Beoordeling door de voorzieningenrechter

2. Bij uitspraak van vandaag, zaaknummer 25/3308, heeft de rechtbank uitspraak gedaan op het connexe beroep en het beroep gegrond verklaard. Een voorlopige voorziening is daarom niet meer nodig. De voorzieningenrechter wijst het verzoek daarom af.
3. Gelet op de uitkomst van de beroepsprocedure veroordeelt de voorzieningenrechter de minister wel in de door verzoeker gemaakte proceskosten.

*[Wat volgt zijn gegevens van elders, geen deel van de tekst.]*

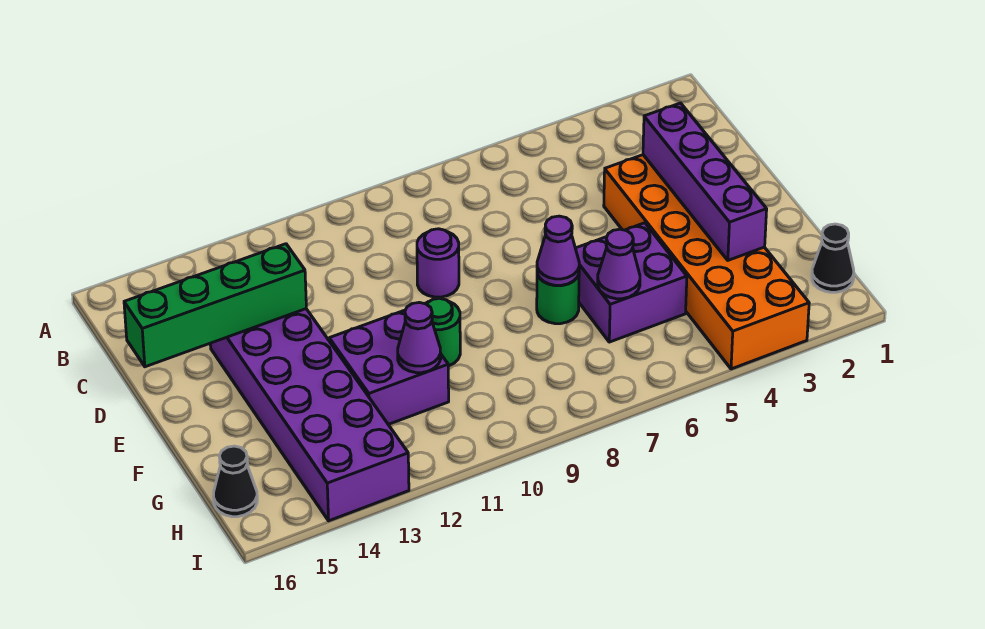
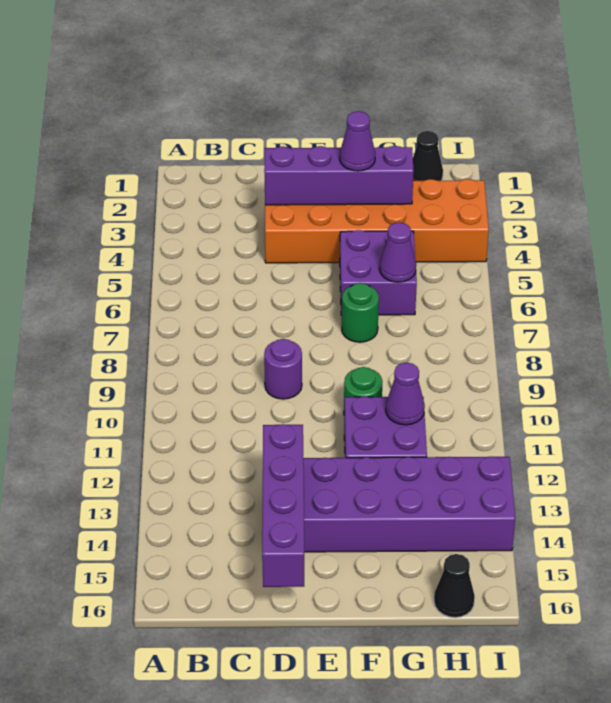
green brick D13:D16 level 2 -> purple brick D13:D16 level 2
purple cone F7 level 2 -> purple cone F3 level 3

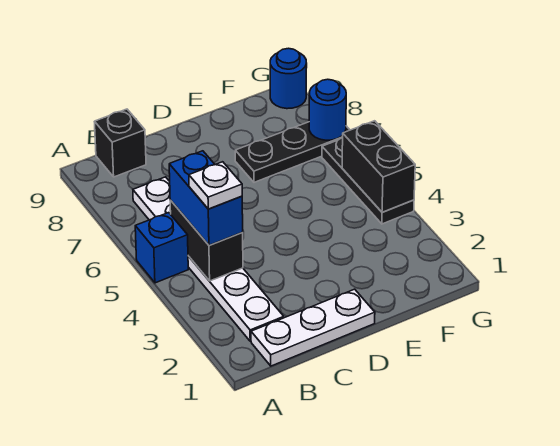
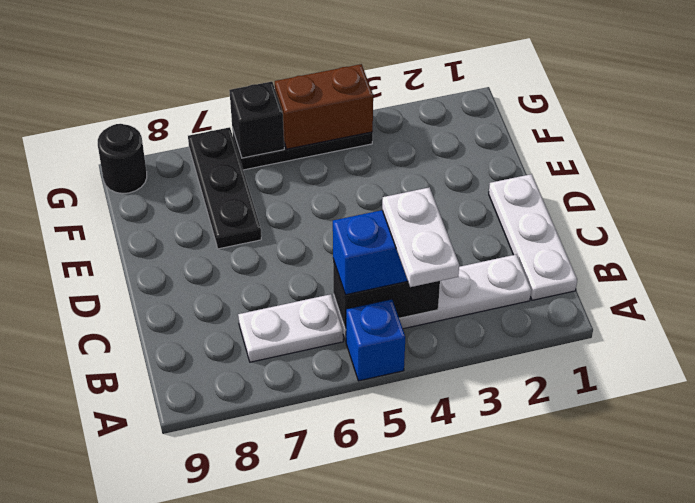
white plate B4 level 4 -> white plate A4:B4 level 4
black brick B9 level 1 -> black brick G6 level 2
black brick G4:G5 level 2 -> brown brick G4:G5 level 2
blue round brick G7 level 2 -> none
blue round brick G9 level 1 -> black round brick G9 level 1

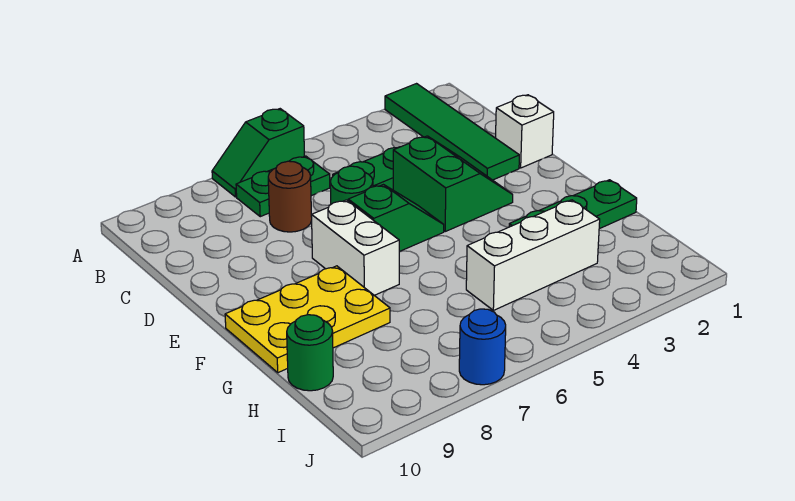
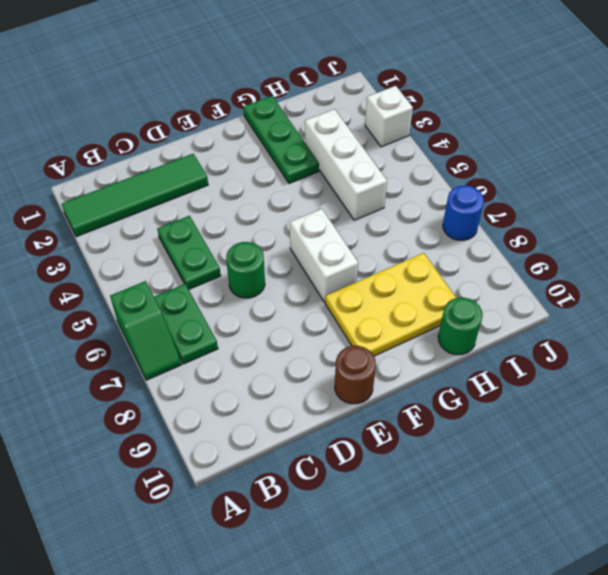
brown round brick C7 level 1 -> brown round brick E10 level 1
white brick D1 level 1 -> white brick J3 level 1
green slope D3:E4 level 1 top 4 -> none
green slope E5:E6 level 1 top 6 -> none
white brick E7:F7 level 1 -> white brick F6:F7 level 1
yellow plate F8:G10 level 1 -> yellow plate F8:H9 level 1

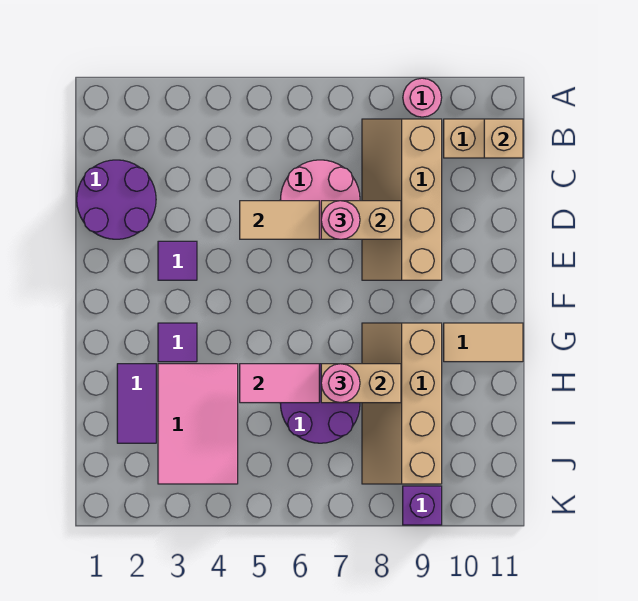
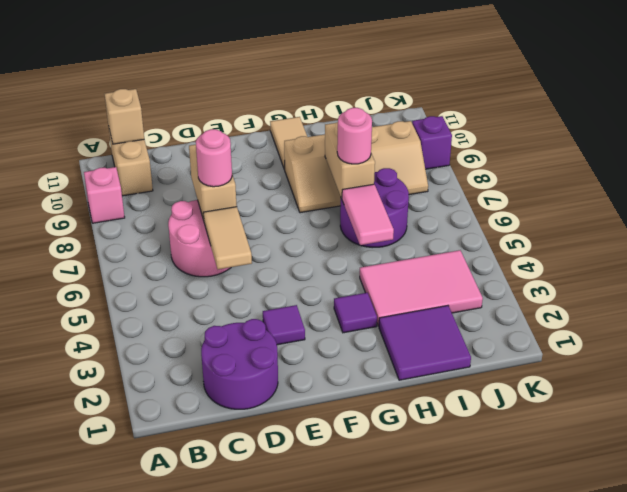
pink round brick A9 level 1 -> pink brick A9 level 1
tan slope B8:E9 level 1 top 9 -> none
purple tile H2:I2 level 1 -> purple tile H1:I2 level 1

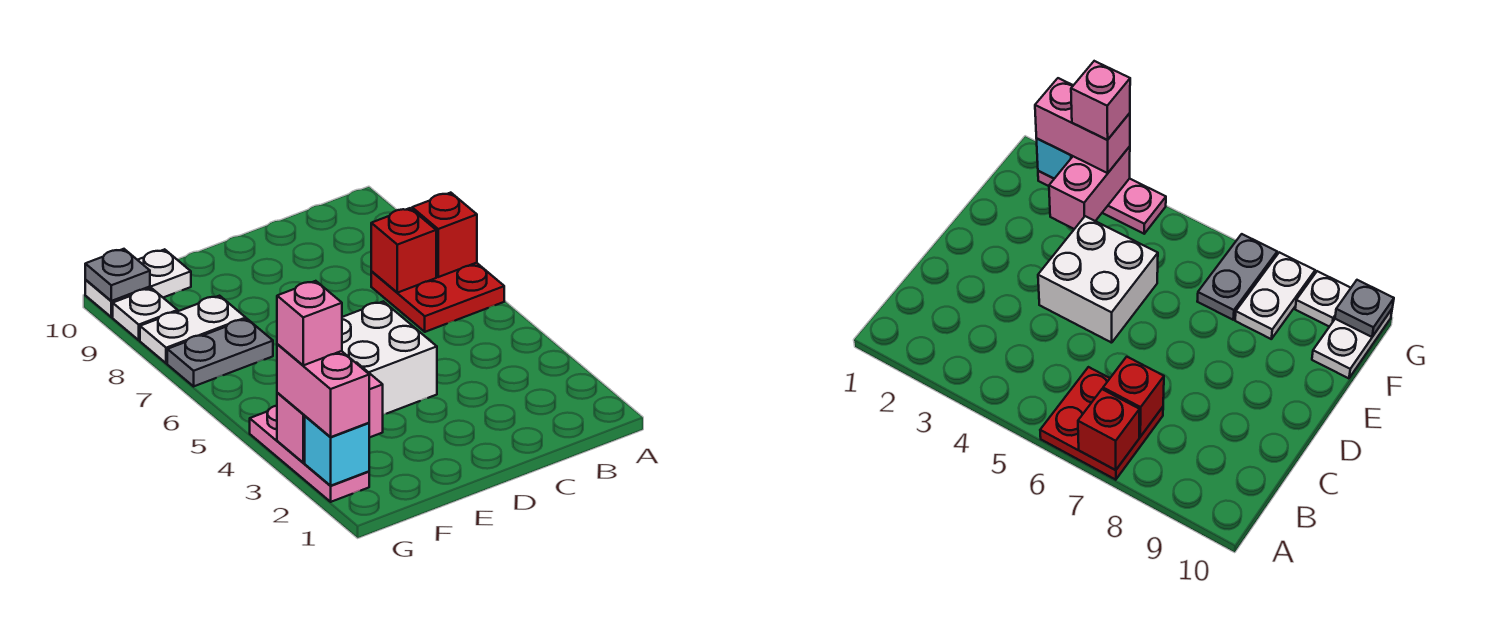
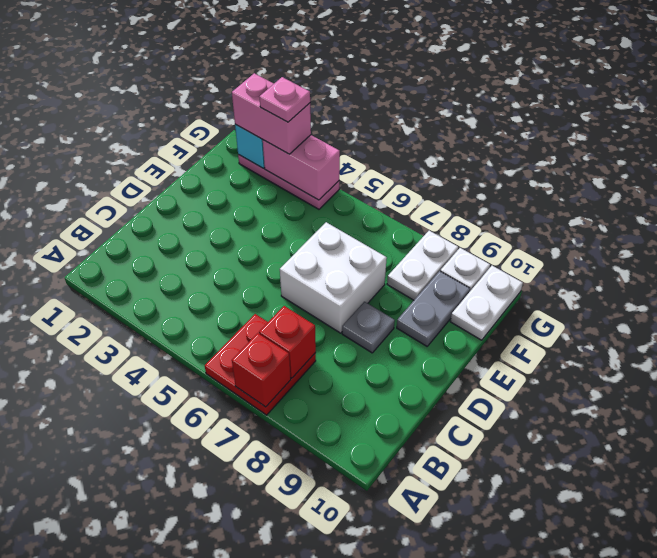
white brick D4:E5 level 1 -> white brick D6:E7 level 1
pink brick F3:G3 level 2 -> pink brick G3:G4 level 2
grey plate F7:G7 level 1 -> grey plate E9:F9 level 1
pink brick G3 level 4 -> pink plate G3 level 4
grey plate G10 level 2 -> grey plate D8 level 1

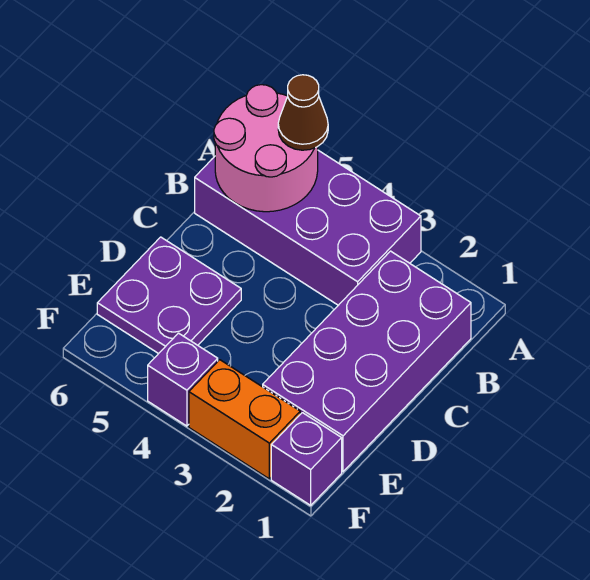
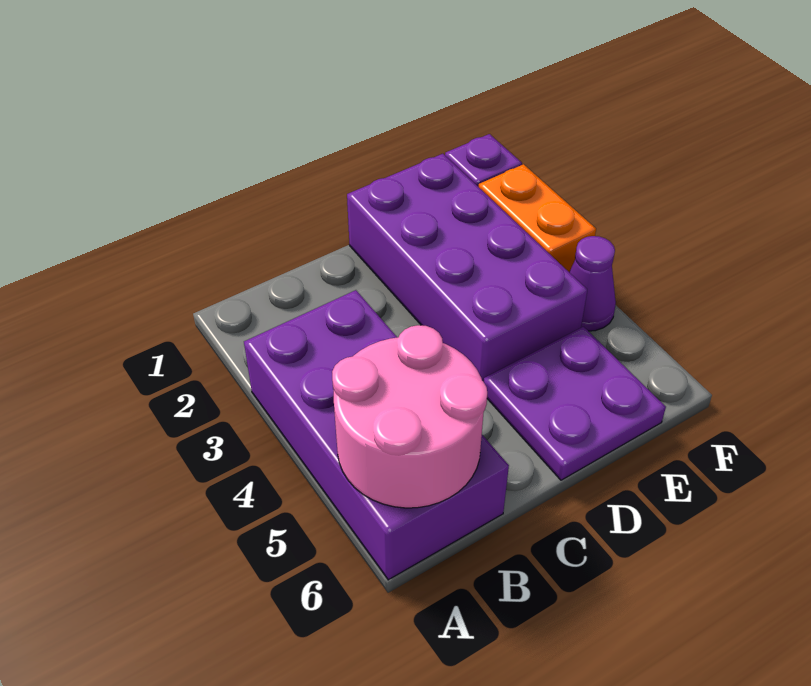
brown cone A5 level 3 -> none
purple brick B1:E2 level 1 -> purple brick D1:E4 level 1
purple brick F4 level 1 -> purple cone F4 level 1

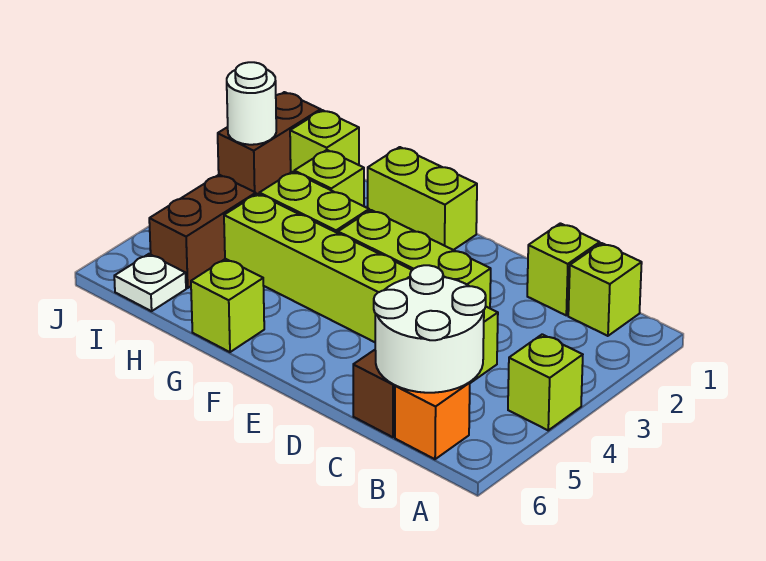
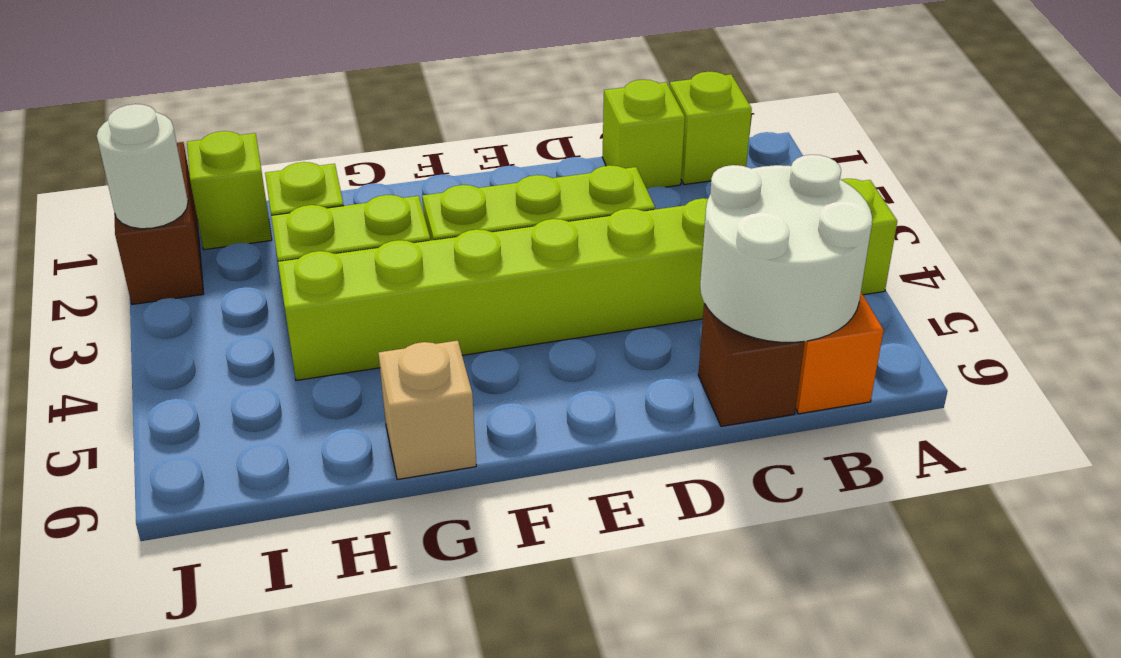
lime brick F1:G1 level 1 -> none
lime brick G6 level 1 -> tan brick G6 level 1
brown brick I4:I5 level 1 -> none
white plate I6 level 1 -> none

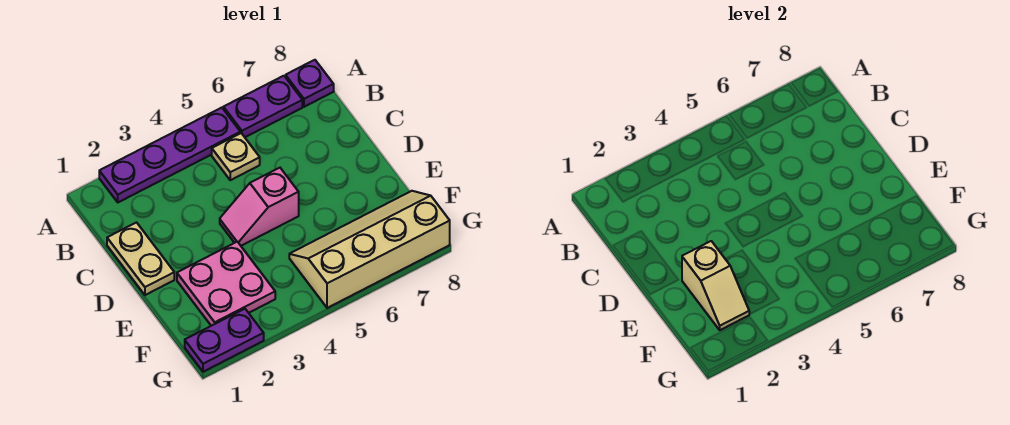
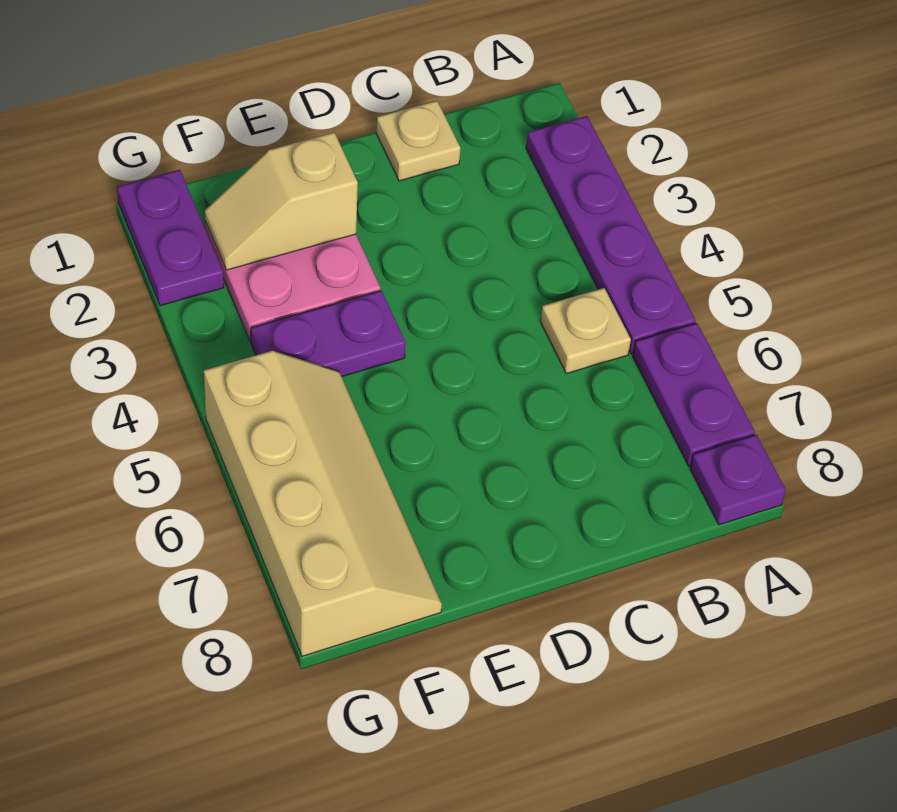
tan plate C1:D1 level 1 -> tan plate C1 level 1
pink slope D4:D5 level 1 top 5 -> none
none -> purple plate E4:F4 level 1

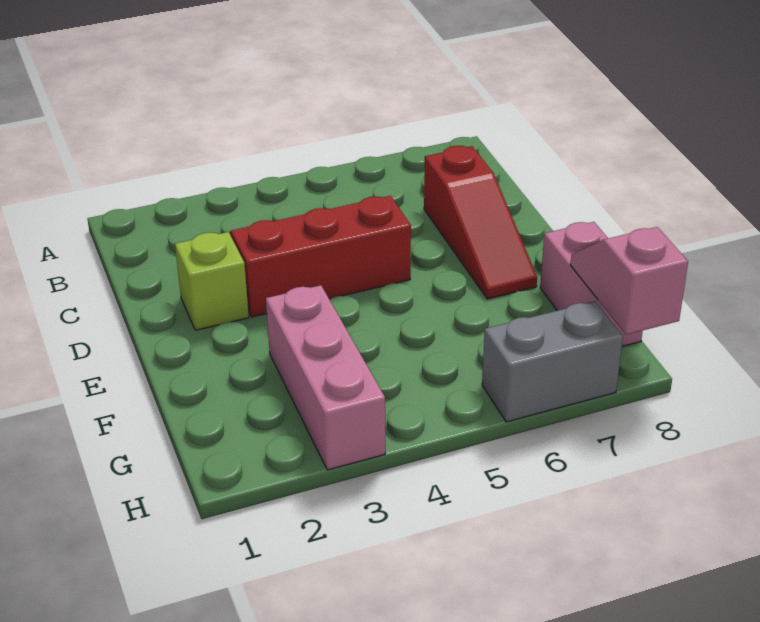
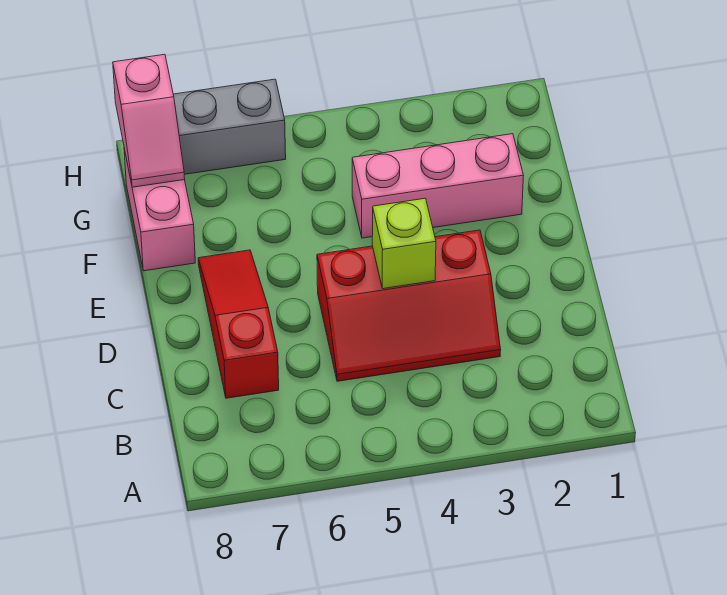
lime brick D2 level 1 -> lime brick D4 level 2
pink brick F3:H3 level 1 -> pink brick F2:F4 level 1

Deze kosten stelt de voorzieningenrechter op grond van het Besluit proceskosten bestuursrecht voor de door een derde beroepsmatig verleende rechtsbijstand vast op € 907,- (1 punt voor het indienen van een verzoekschrift met een waarde per punt van € 907,- en een wegingsfactor 1).

Beslissing

De voorzieningenrechter:
- wijst het verzoek om voorlopige voorziening af;
- veroordeelt de minister in de proceskosten van verzoeker van € 907,-.
Deze uitspraak is gedaan door mr. H. Hanssen-Telman, voorzieningenrechter, in aanwezigheid van mr. M.J.C. ten Hoopen, griffier, op 10 juli 2025 en openbaar gemaakt door middel van gepseudonimiseerde publicatie op rechtspraak.nl.
griffier
voorzieningenrechter
Een afschrift van deze uitspraak is verzonden aan partijen op:

Tegen deze uitspraak staat geen hoger beroep of verzet open.